本文抜粋 —
_ _ _
Paris_Pont-Aven.jpgPaul gauguin

 

  

 ゴーギャンがポン=タヴェンにやってきたのは、1886年のこと。

 

 それまで、パリの証券会社で働き、結婚して4人の子供に恵まれ、趣味の範疇で絵を描いていましたが、1882年に脱サラして本格的に絵で身を立てようと決心します。

 

 1884年にはピサロのいたルーアンに滞在し40点近くの作品を描き上げますが、生活を支えるところまでにはいたらず、結局、妻の故郷であるコペンハーゲンに家族とともに移り住みます。

 

 しかし、そこでの生活にも馴染めず、一人パリに戻ります。そして、初めてポン=タヴェンにやってきたのが1886年のことでした。

 

  ポン=タヴェンには、1870年頃から画家たちが集まっていました。フランスだけでなくアメリカ、イギリス、ポーランドからもやってきていたそうです。その後、エコール・ド・ポン=タヴェンという一派が生まれ、その中心になったのがゴーギャンとされています。下記写真をクリックして番組をご覧下さい。(フランスのTV局TF1で2011年6月29日放送)

 

 gauguinTV.jpg

 

 ポン=タヴェン美術館では、このエコール=ド=ポン=タヴェンの画家たち(ゴーギャン、エミール・ベルナール、モーリス・ドニ等々)の作品を観ることが出来ます。

 

 また、その画家たちが集まっていたゴーギャンのアトリエも残されています。映像で見る限り、だいぶ荒れ果ててしまっているようです。一般には公開されていないので中に入ることはできません。

 

 ポン=タヴェン時代のゴーギャンの傑作が「美しきアンジェール(La belle Angèle)」「黄色のキリスト(Le Christ jaune)」。この「黄色のキリスト」のモデルになったのが、16世紀に建てられたトレマロ礼拝堂(La chapelle de Trémalo)にあるキリスト像です。

 

 またゴーギャンの滞在していた宿Pension Gloanecも健在で、彼が描いた風景の場所も近くに設置されている看板が教えてくれます。
_ _ _
課題内容 1 — ゴーギャンについての文章のうち、「しかし、そこでの生活にも馴染」から「の作品を観ることが出来ます。」までの部分を一字一句変えずにもう一度書き出すこと。
課題内容 2 — ゴーギャンについての文章によれば、「黄色のキリスト」のモデルになったキリスト像はどこにあるか。
エントリは本文とは別の出典から取ったものである。

提供データ —
_ _ _
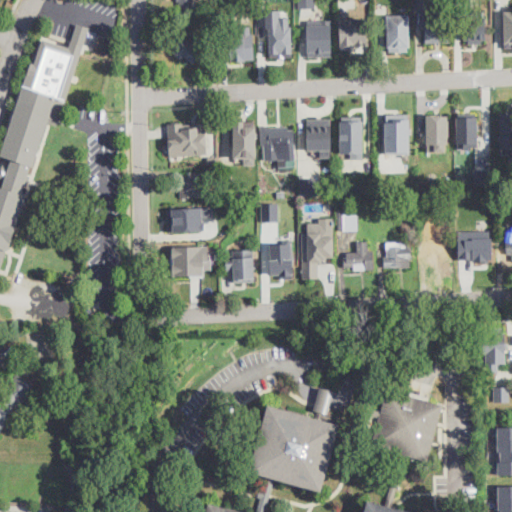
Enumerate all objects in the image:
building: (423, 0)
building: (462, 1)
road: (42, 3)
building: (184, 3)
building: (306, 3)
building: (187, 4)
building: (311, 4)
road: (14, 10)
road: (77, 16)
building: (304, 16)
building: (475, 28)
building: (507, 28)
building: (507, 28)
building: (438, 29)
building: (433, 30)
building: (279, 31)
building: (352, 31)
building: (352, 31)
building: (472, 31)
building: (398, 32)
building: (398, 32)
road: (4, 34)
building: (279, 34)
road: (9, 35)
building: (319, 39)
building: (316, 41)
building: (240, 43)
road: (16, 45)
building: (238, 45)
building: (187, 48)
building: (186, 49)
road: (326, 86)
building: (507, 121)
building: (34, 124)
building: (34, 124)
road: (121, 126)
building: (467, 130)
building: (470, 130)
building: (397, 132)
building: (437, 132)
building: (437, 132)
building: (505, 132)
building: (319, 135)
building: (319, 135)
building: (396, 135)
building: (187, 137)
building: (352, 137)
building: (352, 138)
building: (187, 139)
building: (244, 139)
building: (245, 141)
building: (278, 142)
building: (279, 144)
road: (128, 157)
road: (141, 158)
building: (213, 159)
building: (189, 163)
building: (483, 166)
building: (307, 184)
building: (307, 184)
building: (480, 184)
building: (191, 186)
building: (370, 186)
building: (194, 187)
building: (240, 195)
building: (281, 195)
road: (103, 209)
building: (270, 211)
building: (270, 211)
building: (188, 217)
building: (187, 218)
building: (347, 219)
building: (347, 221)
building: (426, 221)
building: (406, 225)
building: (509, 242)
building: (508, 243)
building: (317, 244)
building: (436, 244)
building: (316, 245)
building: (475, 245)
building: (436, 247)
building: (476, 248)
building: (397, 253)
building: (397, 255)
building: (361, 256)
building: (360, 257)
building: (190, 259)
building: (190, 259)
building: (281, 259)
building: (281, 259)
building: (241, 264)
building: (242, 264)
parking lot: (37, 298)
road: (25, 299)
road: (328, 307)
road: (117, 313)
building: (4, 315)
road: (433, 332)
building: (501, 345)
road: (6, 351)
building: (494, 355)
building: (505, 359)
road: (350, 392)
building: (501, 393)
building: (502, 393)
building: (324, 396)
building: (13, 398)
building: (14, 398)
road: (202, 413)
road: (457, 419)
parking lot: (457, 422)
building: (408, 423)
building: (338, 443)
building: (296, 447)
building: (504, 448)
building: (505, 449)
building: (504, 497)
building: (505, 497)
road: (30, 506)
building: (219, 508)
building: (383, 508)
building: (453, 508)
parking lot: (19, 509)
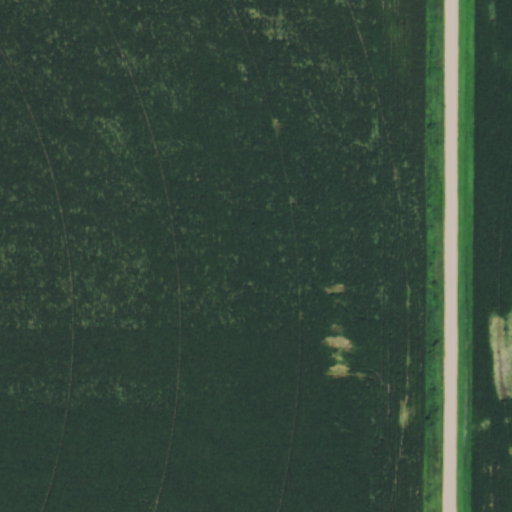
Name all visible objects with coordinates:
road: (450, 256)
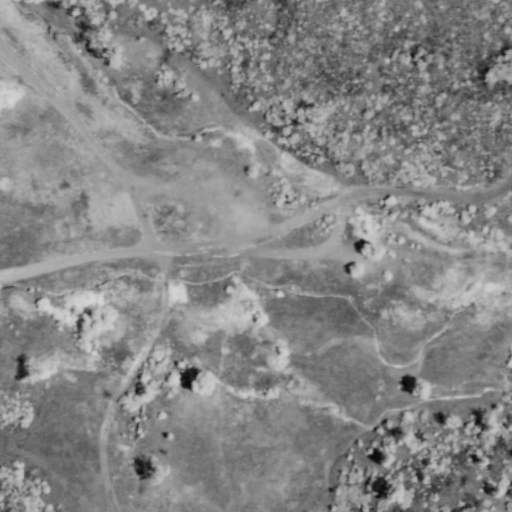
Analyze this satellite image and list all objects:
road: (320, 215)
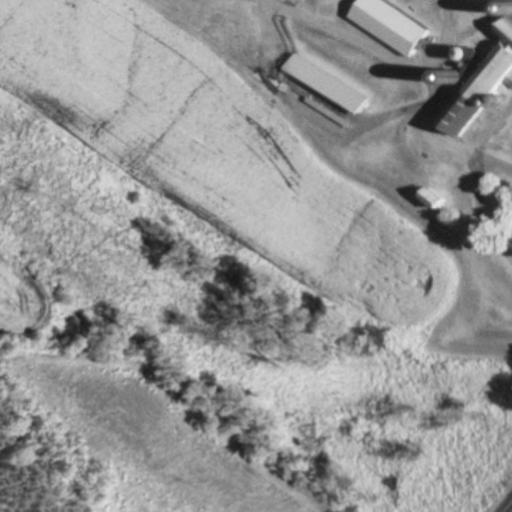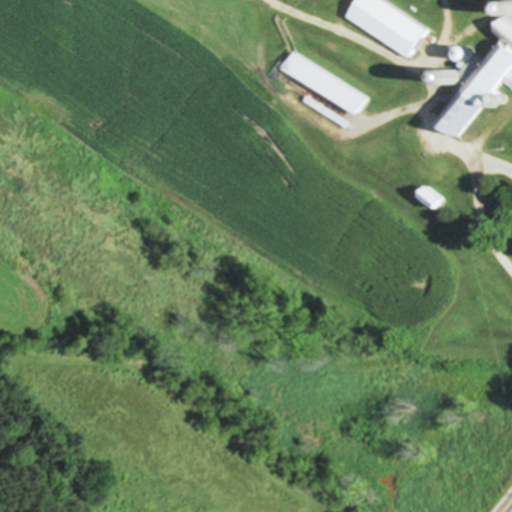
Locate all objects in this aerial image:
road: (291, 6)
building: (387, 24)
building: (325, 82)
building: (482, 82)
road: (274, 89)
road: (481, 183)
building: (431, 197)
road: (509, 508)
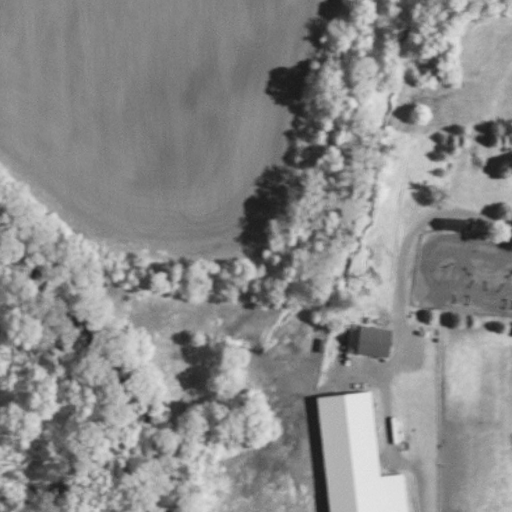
_ _ _
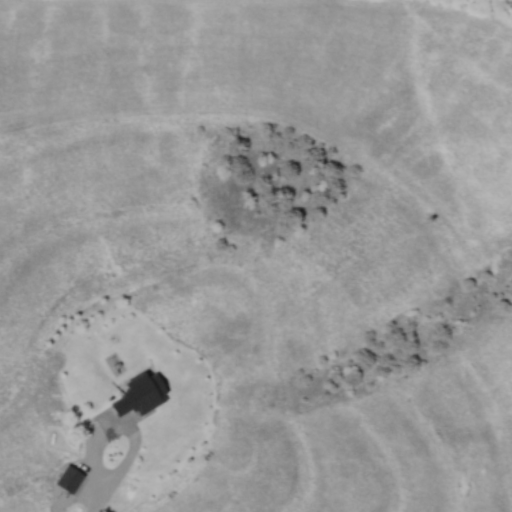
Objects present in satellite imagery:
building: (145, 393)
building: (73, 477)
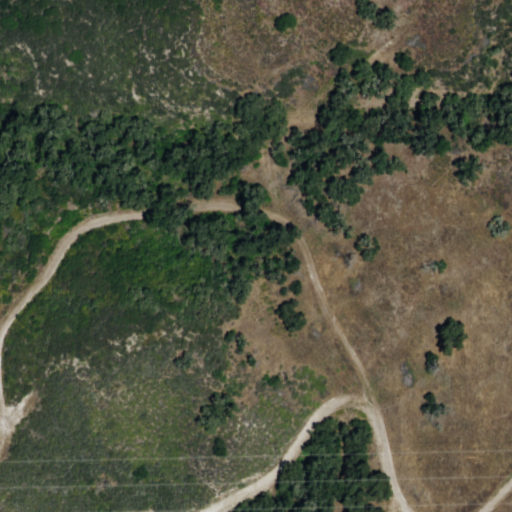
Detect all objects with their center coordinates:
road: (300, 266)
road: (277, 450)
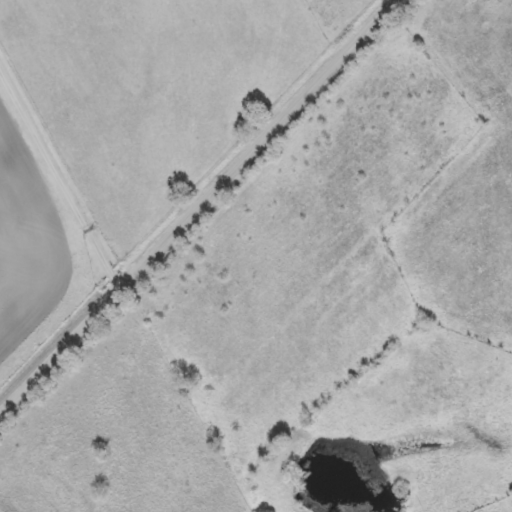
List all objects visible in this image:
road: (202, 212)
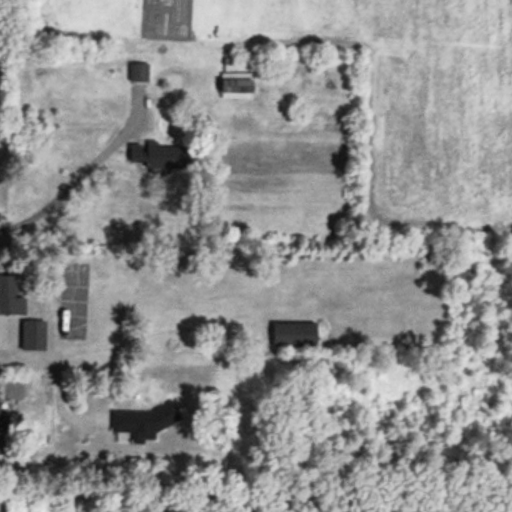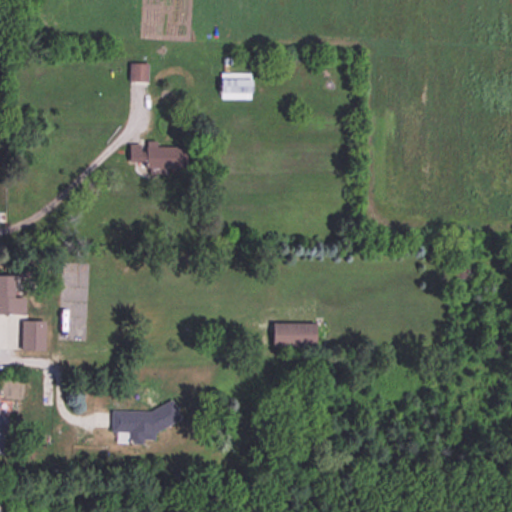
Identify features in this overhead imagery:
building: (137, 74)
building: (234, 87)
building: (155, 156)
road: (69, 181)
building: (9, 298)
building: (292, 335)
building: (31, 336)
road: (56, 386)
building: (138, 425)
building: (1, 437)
_ _ _
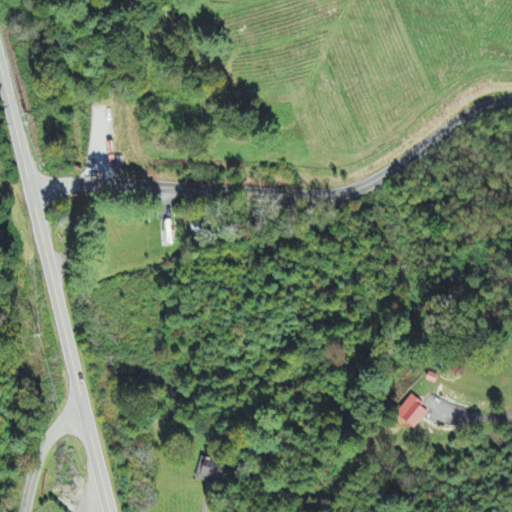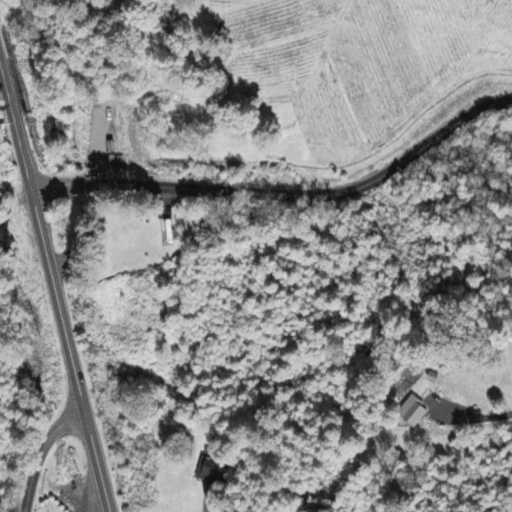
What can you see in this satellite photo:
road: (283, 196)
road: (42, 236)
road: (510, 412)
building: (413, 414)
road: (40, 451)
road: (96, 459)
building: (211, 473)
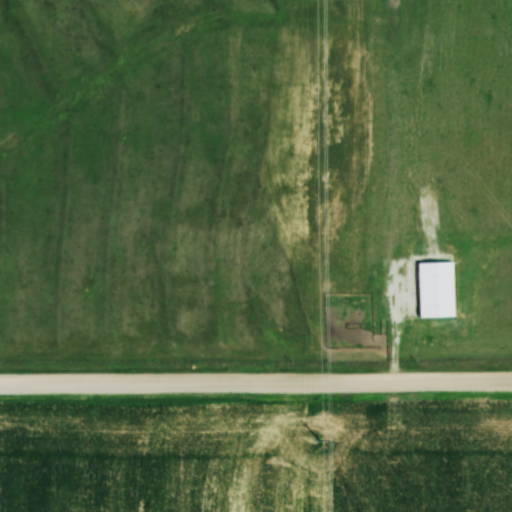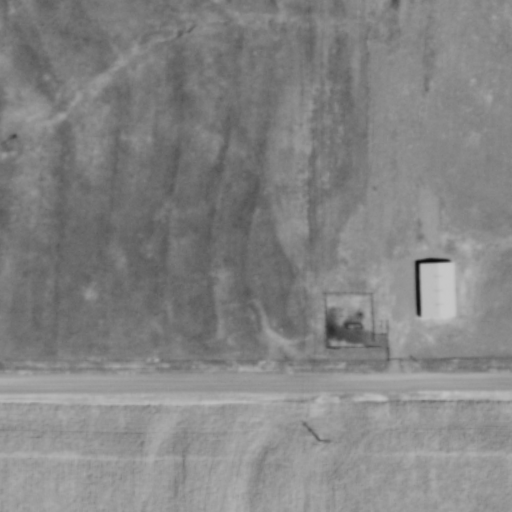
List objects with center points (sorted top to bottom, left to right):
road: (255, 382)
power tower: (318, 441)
_ _ _
正しい解答 1 —
しかし、そこでの生活にも馴染めず、一人パリに戻ります。そして、初めてポン=タヴェンにやってきたのが1886年のことでした。

 

  ポン=タヴェンには、1870年頃から画家たちが集まっていました。フランスだけでなくアメリカ、イギリス、ポーランドからもやってきていたそうです。その後、エコール・ド・ポン=タヴェンという一派が生まれ、その中心になったのがゴーギャンとされています。下記写真をクリックして番組をご覧下さい。(フランスのTV局TF1で2011年6月29日放送)

 

 gauguinTV.jpg

 

 ポン=タヴェン美術館では、このエコール=ド=ポン=タヴェンの画家たち(ゴーギャン、エミール・ベルナール、モーリス・ドニ等々)の作品を観ることが出来ます。

正しい解答 2 — 16世紀に建てられたトレマロ礼拝堂(La chapelle de Trémalo)にある。